Sports | New Rules Should Quicken Pace of MLB Games
As spring training gets underway fans will notice something different when they head to the ballpark this season – they’ll be heading home sooner. At least that’s what Major League Baseball hopes.
This year the league has adopted several new rules in an attempt to speed up a baseball game that averaged a record length last year at just over three hours. The rules aren’t drastic and shouldn’t affect the overall game experience for the players or the fans.
Growing up I loved Nomar Garciaparra – he was my favorite player. But after every pitch he would step out of the batters box and readjust his batting gloves – every single pitch. His at bats would last forever and might consist of just a few pitches. Well the MLB has stepped in and will now require one foot in the batters box at all time.
I hope this will help speed up the game, but it’s really going to be up to the umpire to enforce this new rule. The league will be able to fine players $500 for those that don’t comply with the new rules, however, $500 isn’t a huge threat to players that make millions every year.
Perhaps the biggest change will be the strict time in between innings. For local broadcasts teams will have two minutes and 25 seconds from the time the commercial break starts to when the first pitch is thrown, that time goes up 20 seconds for a national telecast.
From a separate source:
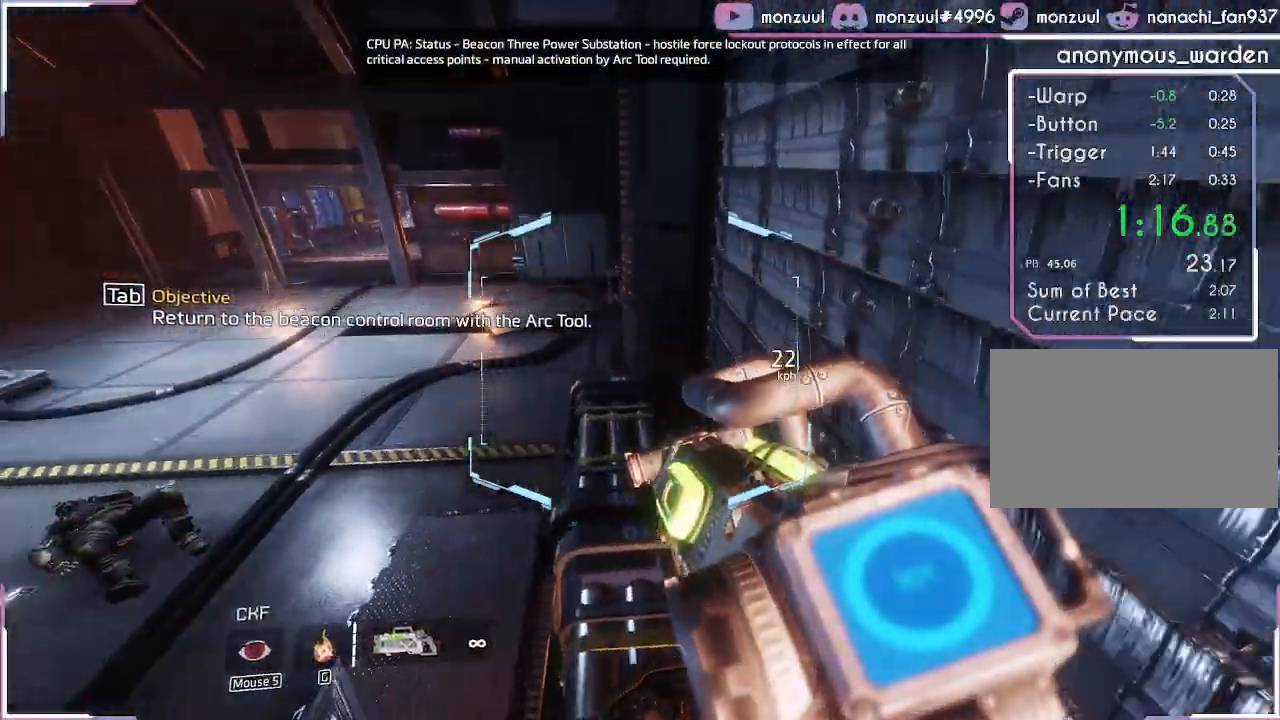
Gameplay with keyboard; each line is a JSON object with the keys held at the frame after it. "events" lists presses ("down") and releases ("up") of "a", "d", "shift" and "w" between this image and that frame as [ms after this image, input, new state], when the widget could be followed in between. No other keys are recorded. Mouse input is not recorded.
{"keys": ["a", "shift"], "events": []}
There will be timers both by the scoreboard and another near home plate to help make sure players are moving briskly and the game gets underway. Pitchers who don’t complete their warm-up pitches in the allotted time will be out of luck, the umpires are going to start the game.
The idea of a pitch clock was not approved for the major leagues, however, the minor leagues will experiment with such a clock and if it’s successful you know the MLB will adopt that in all of its stadiums starting in 2016.
One huge change will be how managers request a replay. Still a relatively new rule, replay has improved the game dramatically, however, managers have been able to stroll out of the dugout, take their time and then request a replay – not anymore. All replays must be request by the manager from the dugout. They won’t have a lot of time to think about it either. They must alert the umpire or the game will move on.
While I’m a big fan of instant replay (see my earlier post), the managers were able to take all the time in the world to request one. This will be a huge rule change that can take a game from three hours to a much more reasonable time.
Nothing beats a day at the ballpark, however, when you’re sitting there for over three hours and primarily watching players standing around the game loses its mystique. In 1981 a game averaged just two and a half hours. While these new rules probably won’t cut off 30 minutes from the game time, it should shorten game times close to what they once were.
I’ll be at Opening Day this year and I’ll be really curious to see how the new rules work out. Just make sure you get your beer when you can, the 7th inning should roll around quicker than usual.